1年後の命日に彼女はある妊婦の体に憑依して、この世に戻ってくる。自分亡き後、家族や恋人はどうしているのか、この目で確かめたい、そして彼女が見た現実。体を借りた妊婦の人生をも背負う葉子。以来命日のたびに、違う人間の体を借りてこの世に戻ってくるように。
設定はすごく面白く、女性の心理も細やかに描かれています。次はどんな人間に憑くのか、1年後、家族はどうなっているのか、その興味もあってどんどんページが進みます。

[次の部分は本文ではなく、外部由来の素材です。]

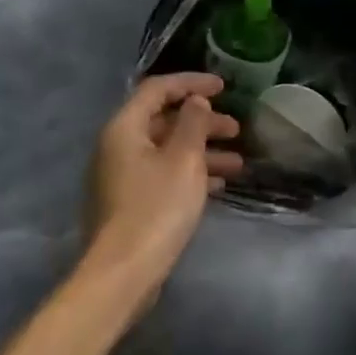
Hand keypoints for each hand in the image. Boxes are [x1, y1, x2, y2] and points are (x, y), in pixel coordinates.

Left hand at [84, 73, 243, 293]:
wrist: (124, 270)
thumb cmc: (157, 208)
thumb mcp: (183, 160)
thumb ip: (192, 124)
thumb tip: (195, 101)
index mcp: (124, 128)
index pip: (157, 90)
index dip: (191, 84)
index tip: (223, 87)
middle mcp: (117, 147)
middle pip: (163, 122)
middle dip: (202, 123)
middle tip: (237, 129)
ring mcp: (121, 177)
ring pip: (166, 152)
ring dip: (201, 152)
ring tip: (238, 163)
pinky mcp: (129, 202)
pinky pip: (162, 176)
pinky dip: (189, 175)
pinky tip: (218, 187)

しかしミステリーとしてもうひとひねり欲しかった。「もしや犯人は家族の誰か…?」なんて少し期待しただけに、ラストがあっさりで星3つです。
ミステリではない!人の心の再生の物語♪
★★★☆☆
毎年命日の日に一日だけ、葉子は他人の体を借りて甦る。自分亡き後、残された
家族のことが気にかかるのだが・・・。
葉子は、自分の死の1年後の家族の様子を見て愕然とする思いを味わうことに
なるが、そのことは仕方のないことだと次第に納得するようになる。かけがえの
ない人を失う悲しみは深い。けれど、いつまでも悲しんでばかりいられない。
葉子にとってはつらいことかもしれないが、それが現実だと思う。だが、変化
するのは残された人たちばかりではなかった。葉子自身もだんだんと変化していく。
自分や自分の家族より、体を借りている人たちのことを重視するようになる。
たった一日体を借りるだけなのだが、その一日が、体を借りた人たちにとって
大切でかけがえのない時間だと気づいていく。そして、それに気づいた葉子は・・・。
せつなさも感じるが、読後はさわやかさも感じる作品だった。
犯人捜しは?
★★★☆☆
同じ日を何度も繰り返す「トゥルーコーリング」というTVドラマが有ったがこの本では毎年同じ日(命日)を現世の人の身体を借りて1日過ごすという内容。どんな世相のどんな人間に乗り移るのか、そして年齢的なギャップなど興味を引く設定だ。主人公を取り巻く家族の移り変わりはえがかれているが、肝心の「犯人捜し」には全く触れられていないのは残念。せっかく他人の身体を借りて行動出来るのだから最後に犯人を追いつめて「そーだったのか!」というオチになれば満足度もかなり高かったと悔やまれる。